The internet and air waves are burning up with forums and debates and commentaries and calls on the news about the commencement address deal.
My younger son will be graduating from the University of
Notre Dame in May. Last Friday, he informed me that President Obama
will be giving the commencement speech and will be awarded an honorary
degree. I was, frankly, stunned. The joyful event of our son’s
graduation has now been overshadowed by a dark cloud. I am proud of my
son and of all he achieved at Notre Dame, but I am ashamed of Notre
Dame itself.
How can an institution that purports to be Catholic honor as a
“doctor of law”—literally a “teacher of law”—a President who has made
it very clear by word and deed that he intends to remove from the laws
of this nation anything that defends unborn human life? Of course,
there is more to Obama than his position on abortion and the life
issues. There are things about him that anyone, Catholic or
non-Catholic, can respect and admire. But can they justify overlooking
his appalling stance on abortion?
Abortion is a defining issue of our time, in the way that slavery
was in the mid-nineteenth century and segregation and racial
discrimination were in the mid-twentieth century. Overlooking the
pro-abortion views of a politician now would be analogous to
overlooking pro-slavery or segregationist views in those eras. Would
Notre Dame have invited a champion of segregation to be a commencement
speaker in the 1960s, however brilliant or talented, however
well-meaning in other ways and on other issues he or she may have been?

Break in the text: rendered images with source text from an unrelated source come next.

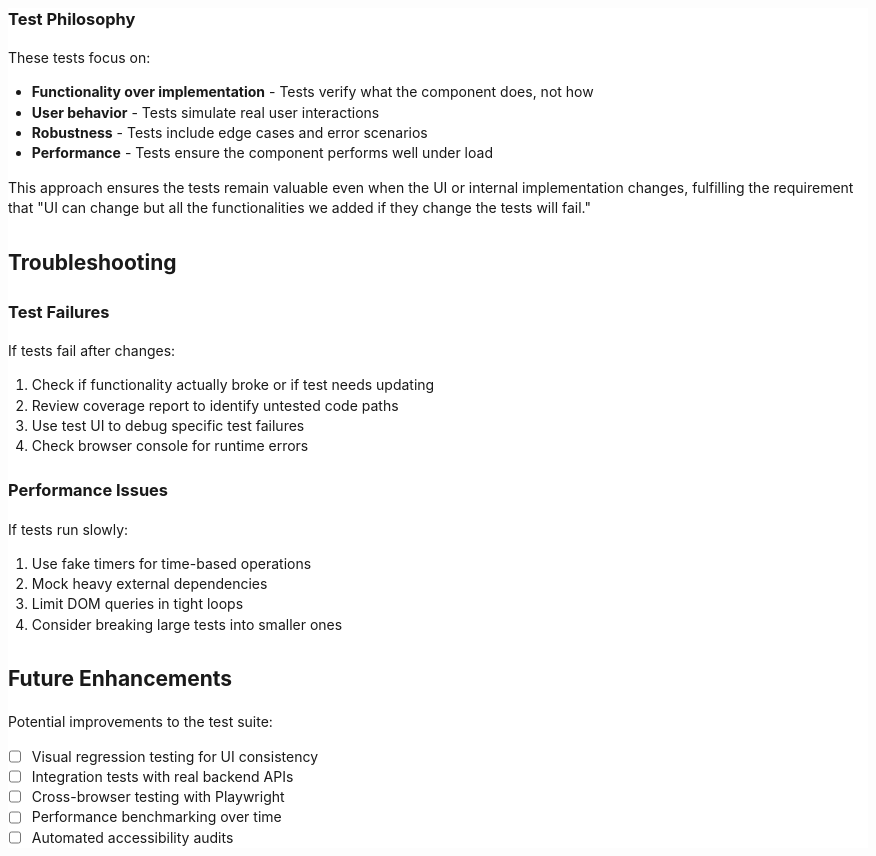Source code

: ### Test Philosophy
These tests focus on:
- **Functionality over implementation** - Tests verify what the component does, not how
- **User behavior** - Tests simulate real user interactions
- **Robustness** - Tests include edge cases and error scenarios
- **Performance** - Tests ensure the component performs well under load

This approach ensures the tests remain valuable even when the UI or internal implementation changes, fulfilling the requirement that "UI can change but all the functionalities we added if they change the tests will fail."

## Troubleshooting

### Test Failures
If tests fail after changes:

1. Check if functionality actually broke or if test needs updating
2. Review coverage report to identify untested code paths
3. Use test UI to debug specific test failures
4. Check browser console for runtime errors

### Performance Issues
If tests run slowly:

1. Use fake timers for time-based operations
2. Mock heavy external dependencies
3. Limit DOM queries in tight loops
4. Consider breaking large tests into smaller ones

## Future Enhancements

Potential improvements to the test suite:

- [ ] Visual regression testing for UI consistency
- [ ] Integration tests with real backend APIs
- [ ] Cross-browser testing with Playwright
- [ ] Performance benchmarking over time
- [ ] Automated accessibility audits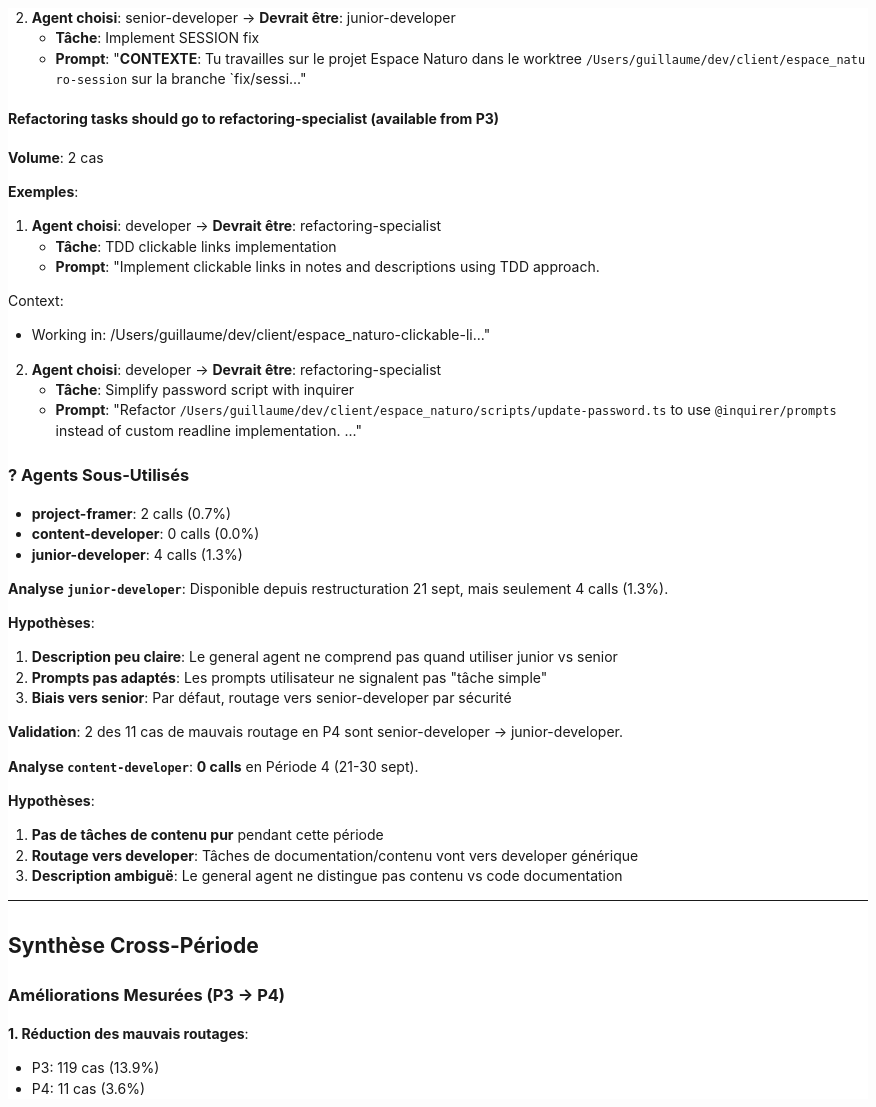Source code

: 2. **Agent choisi**: senior-developer → **Devrait être**: junior-developer
   - **Tâche**: Implement SESSION fix
   - **Prompt**: "**CONTEXTE**: Tu travailles sur le projet Espace Naturo dans le worktree `/Users/guillaume/dev/client/espace_naturo-session` sur la branche `fix/sessi..."

#### Refactoring tasks should go to refactoring-specialist (available from P3)

**Volume**: 2 cas

**Exemples**:

1. **Agent choisi**: developer → **Devrait être**: refactoring-specialist
   - **Tâche**: TDD clickable links implementation
   - **Prompt**: "Implement clickable links in notes and descriptions using TDD approach.

Context:
- Working in: /Users/guillaume/dev/client/espace_naturo-clickable-li..."

2. **Agent choisi**: developer → **Devrait être**: refactoring-specialist
   - **Tâche**: Simplify password script with inquirer
   - **Prompt**: "Refactor `/Users/guillaume/dev/client/espace_naturo/scripts/update-password.ts` to use `@inquirer/prompts` instead of custom readline implementation.
..."

### ? Agents Sous-Utilisés

- **project-framer**: 2 calls (0.7%)
- **content-developer**: 0 calls (0.0%)
- **junior-developer**: 4 calls (1.3%)

**Analyse `junior-developer`**: Disponible depuis restructuration 21 sept, mais seulement 4 calls (1.3%).

**Hypothèses**:
1. **Description peu claire**: Le general agent ne comprend pas quand utiliser junior vs senior
2. **Prompts pas adaptés**: Les prompts utilisateur ne signalent pas "tâche simple"
3. **Biais vers senior**: Par défaut, routage vers senior-developer par sécurité

**Validation**: 2 des 11 cas de mauvais routage en P4 sont senior-developer → junior-developer.

**Analyse `content-developer`**: **0 calls** en Période 4 (21-30 sept).

**Hypothèses**:
1. **Pas de tâches de contenu pur** pendant cette période
2. **Routage vers developer**: Tâches de documentation/contenu vont vers developer générique
3. **Description ambiguë**: Le general agent ne distingue pas contenu vs code documentation

---

## Synthèse Cross-Période

### Améliorations Mesurées (P3 → P4)

**1. Réduction des mauvais routages**:
- P3: 119 cas (13.9%)
- P4: 11 cas (3.6%)
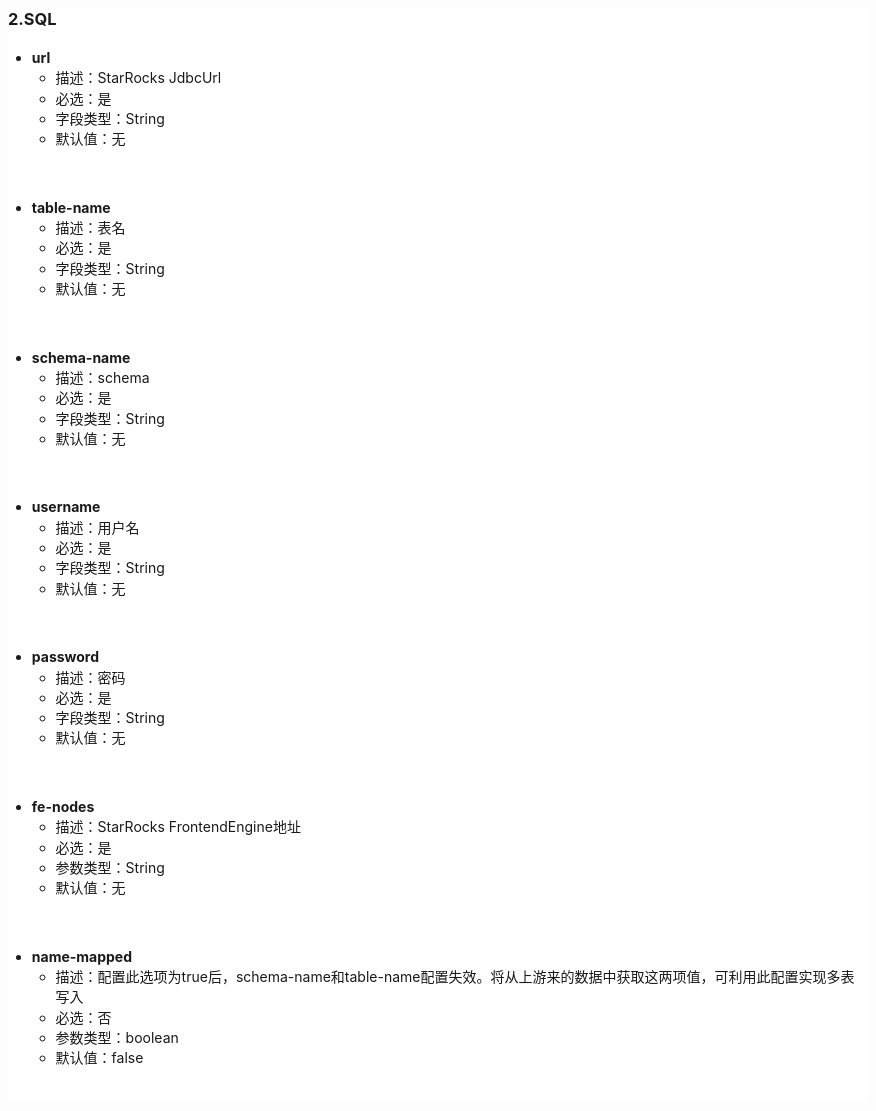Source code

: ### 2.SQL

- **url**
    - 描述：StarRocks JdbcUrl
    - 必选：是
    - 字段类型：String
    - 默认值：无

<br />

- **table-name**
    - 描述：表名
    - 必选：是
    - 字段类型：String
    - 默认值：无

<br />

- **schema-name**
    - 描述：schema
    - 必选：是
    - 字段类型：String
    - 默认值：无

<br/>

- **username**
    - 描述：用户名
    - 必选：是
    - 字段类型：String
    - 默认值：无

<br />

- **password**
    - 描述：密码
    - 必选：是
    - 字段类型：String
    - 默认值：无

<br/>

- **fe-nodes**
    - 描述：StarRocks FrontendEngine地址
    - 必选：是
    - 参数类型：String
    - 默认值：无

<br/>

- **name-mapped**
    - 描述：配置此选项为true后，schema-name和table-name配置失效。将从上游来的数据中获取这两项值，可利用此配置实现多表写入
    - 必选：否
    - 参数类型：boolean
    - 默认值：false

<br/>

No. And everyone knows that, so people refuse to accept that
equivalence and instead, revert to a false one of openness to dialogue
with people who disagree. As if this is about that.

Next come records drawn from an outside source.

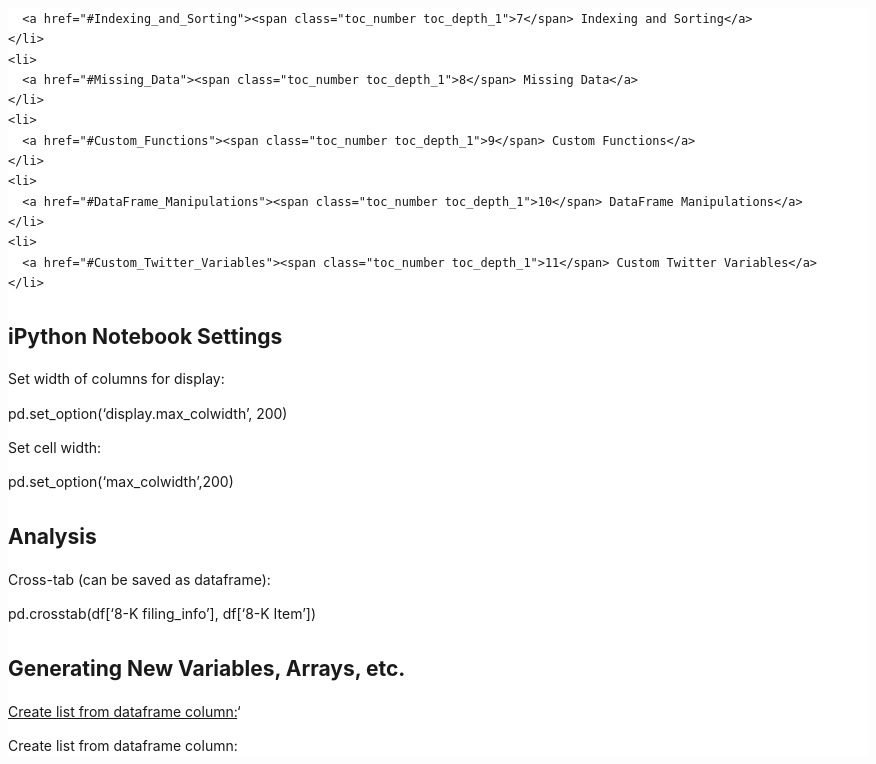       <a href="#Indexing_and_Sorting"><span class="toc_number toc_depth_1">7</span> Indexing and Sorting</a>
    </li>
    <li>
      <a href="#Missing_Data"><span class="toc_number toc_depth_1">8</span> Missing Data</a>
    </li>
    <li>
      <a href="#Custom_Functions"><span class="toc_number toc_depth_1">9</span> Custom Functions</a>
    </li>
    <li>
      <a href="#DataFrame_Manipulations"><span class="toc_number toc_depth_1">10</span> DataFrame Manipulations</a>
    </li>
    <li>
      <a href="#Custom_Twitter_Variables"><span class="toc_number toc_depth_1">11</span> Custom Twitter Variables</a>
    </li>
  </ul>
</div>

## <span id="iPython_Notebook_Settings">iPython Notebook Settings</span>

Set width of columns for display:

<div class="highlight2">
  pd.set_option(&#8216;display.max_colwidth&#8217;, 200)
</div>

Set cell width:

<div class="highlight2">
  pd.set_option(&#8216;max_colwidth&#8217;,200)
</div>

## <span id="Analysis">Analysis</span>

Cross-tab (can be saved as dataframe):

<div class="highlight2">
  pd.crosstab(df[&#8216;8-K filing_info&#8217;], df[&#8216;8-K Item&#8217;])
</div>



## <span id="Generating_New_Variables_Arrays_etc">Generating New Variables, Arrays, etc.</span>

<a href="http://cubecolour.co.uk/wp" class="popup" data-width="300" data-height="300" data-scrollbars="1" alt="popup">Create list from dataframe column:</a>&#8216;</p> 

<div class="su-spoiler su-spoiler-style-default su-spoiler-icon-plus su-spoiler-closed" data-scroll-offset="0">
  <div class="su-spoiler-title" tabindex="0" role="button">
    <span class="su-spoiler-icon"></span>Create list from dataframe column:
  </div>
  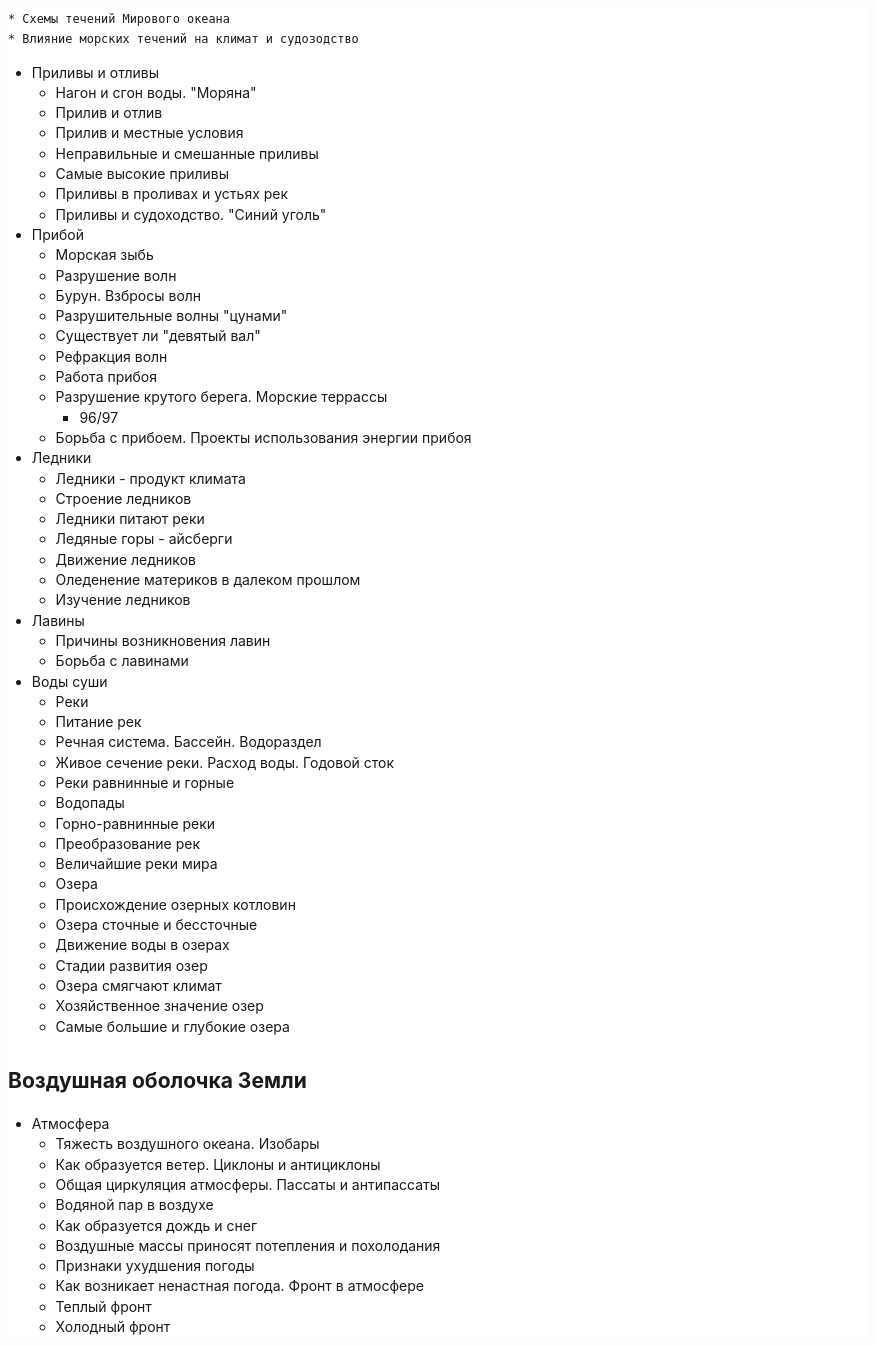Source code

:     * Схемы течений Мирового океана
    * Влияние морских течений на климат и судозодство
* Приливы и отливы
    * Нагон и сгон воды. "Моряна"
    * Прилив и отлив
    * Прилив и местные условия
    * Неправильные и смешанные приливы
    * Самые высокие приливы
    * Приливы в проливах и устьях рек
    * Приливы и судоходство. "Синий уголь"
* Прибой
    * Морская зыбь
    * Разрушение волн
    * Бурун. Взбросы волн
    * Разрушительные волны "цунами"
    * Существует ли "девятый вал"
    * Рефракция волн
    * Работа прибоя
    * Разрушение крутого берега. Морские террассы
        * 96/97
    * Борьба с прибоем. Проекты использования энергии прибоя
* Ледники
    * Ледники - продукт климата
    * Строение ледников
    * Ледники питают реки
    * Ледяные горы - айсберги
    * Движение ледников
    * Оледенение материков в далеком прошлом
    * Изучение ледников
* Лавины
    * Причины возникновения лавин
    * Борьба с лавинами
* Воды суши
    * Реки
    * Питание рек
    * Речная система. Бассейн. Водораздел
    * Живое сечение реки. Расход воды. Годовой сток
    * Реки равнинные и горные
    * Водопады
    * Горно-равнинные реки
    * Преобразование рек
    * Величайшие реки мира
    * Озера
    * Происхождение озерных котловин
    * Озера сточные и бессточные
    * Движение воды в озерах
    * Стадии развития озер
    * Озера смягчают климат
    * Хозяйственное значение озер
    * Самые большие и глубокие озера
## Воздушная оболочка Земли
* Атмосфера
    * Тяжесть воздушного океана. Изобары
    * Как образуется ветер. Циклоны и антициклоны
    * Общая циркуляция атмосферы. Пассаты и антипассаты
    * Водяной пар в воздухе
    * Как образуется дождь и снег
    * Воздушные массы приносят потепления и похолодания
    * Признаки ухудшения погоды
    * Как возникает ненастная погода. Фронт в атмосфере
    * Теплый фронт
    * Холодный фронт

It’s actually about status.
There is a Faustian bargain being struck. President
Obama has been feeling great heat on the life issues due to the
courageous stands by many of the country’s Catholic bishops. Speaking
at and being honored by Notre Dame is a way for him to insulate himself
from that heat. In return, Notre Dame gets to seem important, by
basking in the glory of a presidential visit. The university is willing
to sacrifice the integrity of the Church’s moral witness on the central
social-justice issue of our time to pursue its institutional ambitions.

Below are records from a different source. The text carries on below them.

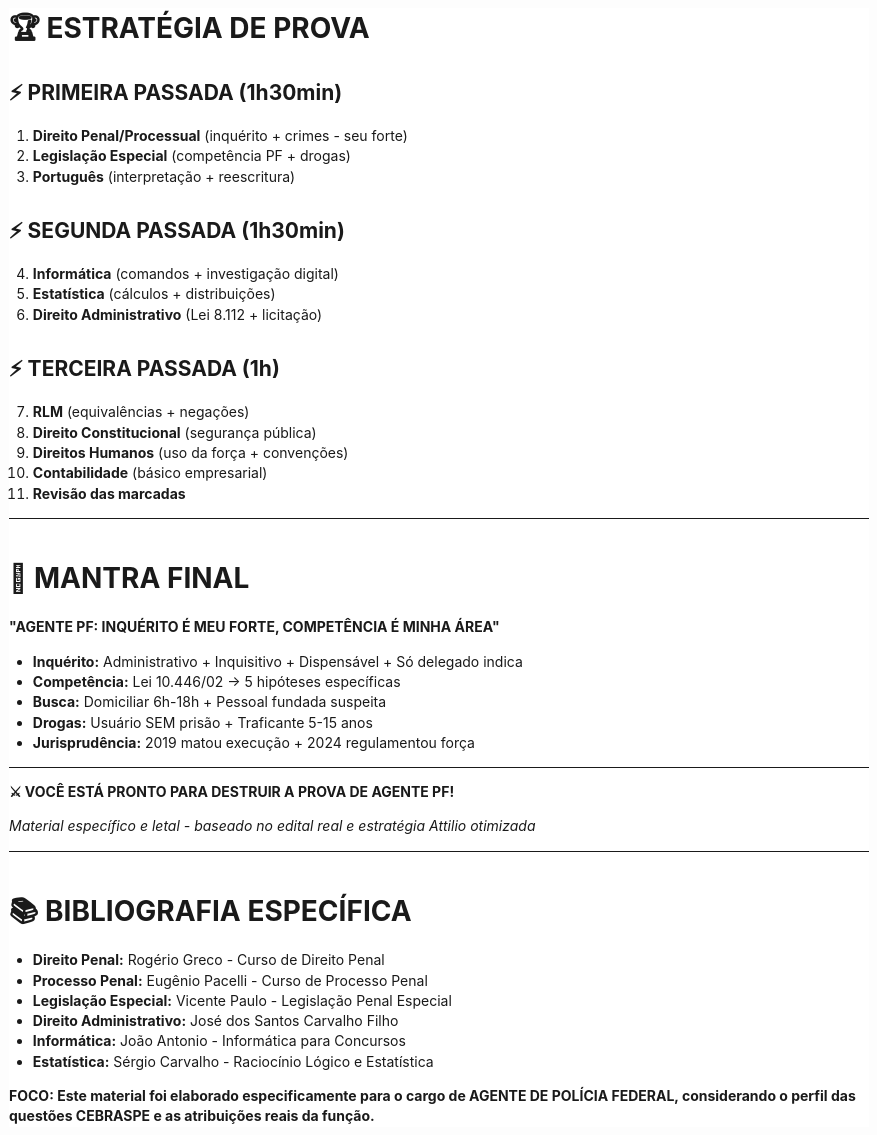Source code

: 
# 🏆 ESTRATÉGIA DE PROVA

## **⚡ PRIMEIRA PASSADA (1h30min)**
1. **Direito Penal/Processual** (inquérito + crimes - seu forte)
2. **Legislação Especial** (competência PF + drogas)
3. **Português** (interpretação + reescritura)

## **⚡ SEGUNDA PASSADA (1h30min)**  
4. **Informática** (comandos + investigação digital)
5. **Estatística** (cálculos + distribuições)
6. **Direito Administrativo** (Lei 8.112 + licitação)

## **⚡ TERCEIRA PASSADA (1h)**
7. **RLM** (equivalências + negações)
8. **Direito Constitucional** (segurança pública)
9. **Direitos Humanos** (uso da força + convenções)
10. **Contabilidade** (básico empresarial)
11. **Revisão das marcadas**

---

# 🎯 MANTRA FINAL

**"AGENTE PF: INQUÉRITO É MEU FORTE, COMPETÊNCIA É MINHA ÁREA"**

- **Inquérito:** Administrativo + Inquisitivo + Dispensável + Só delegado indica
- **Competência:** Lei 10.446/02 → 5 hipóteses específicas
- **Busca:** Domiciliar 6h-18h + Pessoal fundada suspeita
- **Drogas:** Usuário SEM prisão + Traficante 5-15 anos
- **Jurisprudência:** 2019 matou execução + 2024 regulamentou força

---

**⚔️ VOCÊ ESTÁ PRONTO PARA DESTRUIR A PROVA DE AGENTE PF!**

*Material específico e letal - baseado no edital real e estratégia Attilio otimizada*

---

# 📚 BIBLIOGRAFIA ESPECÍFICA

- **Direito Penal:** Rogério Greco - Curso de Direito Penal
- **Processo Penal:** Eugênio Pacelli - Curso de Processo Penal  
- **Legislação Especial:** Vicente Paulo - Legislação Penal Especial
- **Direito Administrativo:** José dos Santos Carvalho Filho
- **Informática:** João Antonio - Informática para Concursos
- **Estatística:** Sérgio Carvalho - Raciocínio Lógico e Estatística

**FOCO: Este material foi elaborado especificamente para o cargo de AGENTE DE POLÍCIA FEDERAL, considerando o perfil das questões CEBRASPE e as atribuições reais da função.**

And the explanation for it only raised more questions. And ire. I
heard about it on the air yesterday, from a caller who said the letter
from ND president Fr. Jenkins was wholly unconvincing and even
confusing. Carl Olson says that, too.
Nope, I’m not tracking well with this “Persuasion By Praise” approach…
This is sad. Worse, it is scandalous. A friend of mine who is a
student at the Notre Dame law school wrote to me the other day: “Though
the school is by no means perfect, I have been proud of ND until now.
[My wife] and I are both disgusted.” Obviously he isn’t persuaded by
Fr. Jenkins’ methods. Nor am I.
(Referring to that NRO symposium…I only got as far as George Weigel yesterday…)
And Fr. George Rutler states, “This is a highly cynical
act, contemptuous of the Church’s prophetic voice in civil society and
wagering that there will be no retribution. If a midwestern school
seeks attention by granting Mr. Obama an honorary doctorate in law, the
next logical step would be to grant Judas Iscariot posthumously an
honorary doctorate in business administration.”